TEXT BLOCK START

Yea, but I'll be the competing standard isn't so royalty free.
"In America, first you get the sugar, then you get the power, then you get the women..." -H. Simpson
Fortunately RIM does seem to be imploding instead of exploding as NorTel did when raped by abusive foreign "management" that was supposed to be leading the company, not taking it for every last "early termination" option they could.
I do not fail; I succeed at finding out what does not work.
There's nothing about it which is worthy of collecting any royalties.
Like that's ever stopped anyone from trying to collect royalties.
true, but it does make it so any FRAND licensing from the IP holders for current SIM tech becomes worthless.

TEXT BLOCK END

QUESTIONS:
(1) According to the forum comments, what becomes worthless for current SIM tech?
(2) Repeat the forum comments between "Yea, but I'll" and "tech becomes worthless.", inclusive.
You won't need the entries that come after this.

GIVEN INFORMATION START

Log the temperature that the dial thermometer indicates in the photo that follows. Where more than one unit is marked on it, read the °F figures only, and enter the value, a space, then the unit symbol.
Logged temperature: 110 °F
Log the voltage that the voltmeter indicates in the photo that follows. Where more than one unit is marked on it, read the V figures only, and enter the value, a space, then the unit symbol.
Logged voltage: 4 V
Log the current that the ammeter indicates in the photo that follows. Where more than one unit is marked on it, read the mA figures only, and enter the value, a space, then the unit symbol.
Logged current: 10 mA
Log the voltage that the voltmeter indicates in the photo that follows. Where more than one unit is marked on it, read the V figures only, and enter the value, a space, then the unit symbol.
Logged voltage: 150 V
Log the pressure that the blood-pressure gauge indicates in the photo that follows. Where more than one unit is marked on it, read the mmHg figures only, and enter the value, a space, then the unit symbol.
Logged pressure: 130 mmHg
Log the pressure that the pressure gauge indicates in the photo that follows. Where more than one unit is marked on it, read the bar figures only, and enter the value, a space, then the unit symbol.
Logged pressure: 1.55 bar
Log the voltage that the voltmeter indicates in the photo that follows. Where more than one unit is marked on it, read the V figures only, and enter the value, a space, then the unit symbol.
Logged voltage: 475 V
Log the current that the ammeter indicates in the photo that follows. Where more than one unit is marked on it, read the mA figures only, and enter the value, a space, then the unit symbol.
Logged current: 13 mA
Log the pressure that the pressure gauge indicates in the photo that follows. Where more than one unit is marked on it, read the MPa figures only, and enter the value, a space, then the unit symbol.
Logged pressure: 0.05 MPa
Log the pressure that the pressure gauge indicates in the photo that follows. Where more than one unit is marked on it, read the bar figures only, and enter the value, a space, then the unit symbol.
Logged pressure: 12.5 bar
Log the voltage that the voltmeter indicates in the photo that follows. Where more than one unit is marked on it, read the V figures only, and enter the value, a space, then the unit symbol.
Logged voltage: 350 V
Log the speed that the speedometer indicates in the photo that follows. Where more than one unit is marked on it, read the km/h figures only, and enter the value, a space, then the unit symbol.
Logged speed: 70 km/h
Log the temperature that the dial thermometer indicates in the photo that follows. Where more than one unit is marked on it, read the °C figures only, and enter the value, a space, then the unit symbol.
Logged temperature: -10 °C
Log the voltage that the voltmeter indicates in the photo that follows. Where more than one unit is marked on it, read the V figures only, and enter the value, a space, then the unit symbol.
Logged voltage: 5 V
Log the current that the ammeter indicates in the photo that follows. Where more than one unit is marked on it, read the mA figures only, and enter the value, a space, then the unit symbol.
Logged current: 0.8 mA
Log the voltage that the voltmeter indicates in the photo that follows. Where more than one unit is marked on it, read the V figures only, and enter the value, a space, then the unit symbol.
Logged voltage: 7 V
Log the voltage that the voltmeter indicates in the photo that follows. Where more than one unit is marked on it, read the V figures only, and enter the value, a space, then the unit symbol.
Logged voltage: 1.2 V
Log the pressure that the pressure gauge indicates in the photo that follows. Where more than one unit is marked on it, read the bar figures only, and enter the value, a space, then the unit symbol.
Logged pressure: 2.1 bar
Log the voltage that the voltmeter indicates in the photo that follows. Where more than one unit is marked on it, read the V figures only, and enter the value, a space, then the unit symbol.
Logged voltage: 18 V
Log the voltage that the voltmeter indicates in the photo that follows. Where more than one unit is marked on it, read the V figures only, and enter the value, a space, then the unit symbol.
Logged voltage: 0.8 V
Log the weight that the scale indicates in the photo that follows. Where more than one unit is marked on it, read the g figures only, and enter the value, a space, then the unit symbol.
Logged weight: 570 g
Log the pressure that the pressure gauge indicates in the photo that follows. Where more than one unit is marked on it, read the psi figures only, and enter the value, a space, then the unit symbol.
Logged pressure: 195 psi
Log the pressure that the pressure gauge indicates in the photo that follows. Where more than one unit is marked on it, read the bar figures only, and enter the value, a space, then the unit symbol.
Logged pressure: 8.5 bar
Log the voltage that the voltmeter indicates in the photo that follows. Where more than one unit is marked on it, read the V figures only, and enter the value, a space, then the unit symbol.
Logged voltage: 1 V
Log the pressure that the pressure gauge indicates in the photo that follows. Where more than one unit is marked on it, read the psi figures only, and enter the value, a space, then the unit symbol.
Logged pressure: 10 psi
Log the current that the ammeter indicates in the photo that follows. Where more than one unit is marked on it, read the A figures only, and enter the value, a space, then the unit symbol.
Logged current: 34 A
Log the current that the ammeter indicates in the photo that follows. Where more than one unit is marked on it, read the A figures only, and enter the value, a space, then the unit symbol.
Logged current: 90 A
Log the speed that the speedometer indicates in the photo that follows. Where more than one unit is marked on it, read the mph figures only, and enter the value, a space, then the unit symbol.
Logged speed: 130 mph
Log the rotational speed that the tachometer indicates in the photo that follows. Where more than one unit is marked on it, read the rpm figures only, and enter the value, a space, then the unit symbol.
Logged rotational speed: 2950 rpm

GIVEN INFORMATION END

SOLUTIONS TO THE PROBLEMS:
(1) Any FRAND licensing from the IP holders.

(2)
Yea, but I'll be the competing standard isn't so royalty free.
"In America, first you get the sugar, then you get the power, then you get the women..." -H. Simpson
Fortunately RIM does seem to be imploding instead of exploding as NorTel did when raped by abusive foreign "management" that was supposed to be leading the company, not taking it for every last "early termination" option they could.
I do not fail; I succeed at finding out what does not work.
There's nothing about it which is worthy of collecting any royalties.
Like that's ever stopped anyone from trying to collect royalties.
true, but it does make it so any FRAND licensing from the IP holders for current SIM tech becomes worthless.